§ **Exercise directions**
Draw out every line with the word "tender" from the listing below.

(Input material)

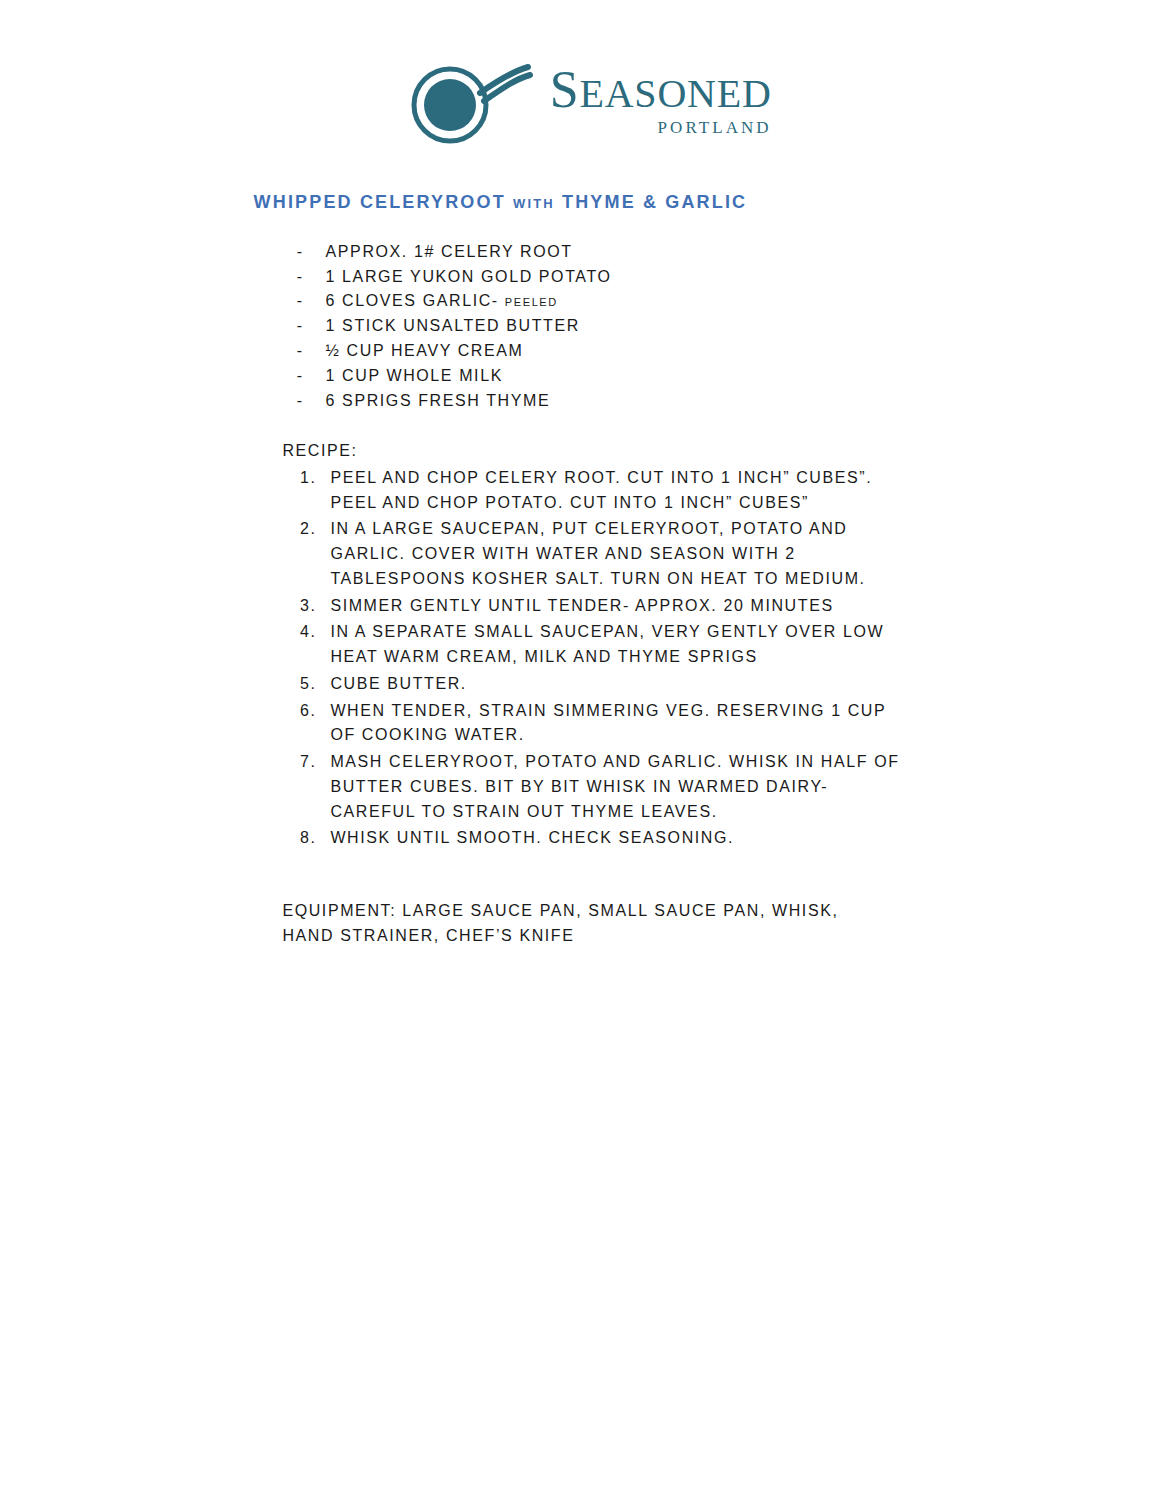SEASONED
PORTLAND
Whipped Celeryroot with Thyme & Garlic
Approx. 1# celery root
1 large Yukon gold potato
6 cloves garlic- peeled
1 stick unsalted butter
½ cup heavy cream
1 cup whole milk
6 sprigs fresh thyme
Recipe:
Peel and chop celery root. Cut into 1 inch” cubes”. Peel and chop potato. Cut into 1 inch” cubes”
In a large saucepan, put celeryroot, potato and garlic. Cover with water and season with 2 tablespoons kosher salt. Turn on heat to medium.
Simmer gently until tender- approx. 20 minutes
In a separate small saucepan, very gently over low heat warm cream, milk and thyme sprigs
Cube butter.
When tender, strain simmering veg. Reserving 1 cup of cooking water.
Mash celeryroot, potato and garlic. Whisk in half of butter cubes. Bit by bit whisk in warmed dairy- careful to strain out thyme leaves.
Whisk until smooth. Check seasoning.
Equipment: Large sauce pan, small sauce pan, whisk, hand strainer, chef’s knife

(End Input material)

§ **Task result**
Simmer gently until tender- approx. 20 minutes
When tender, strain simmering veg. Reserving 1 cup of cooking water.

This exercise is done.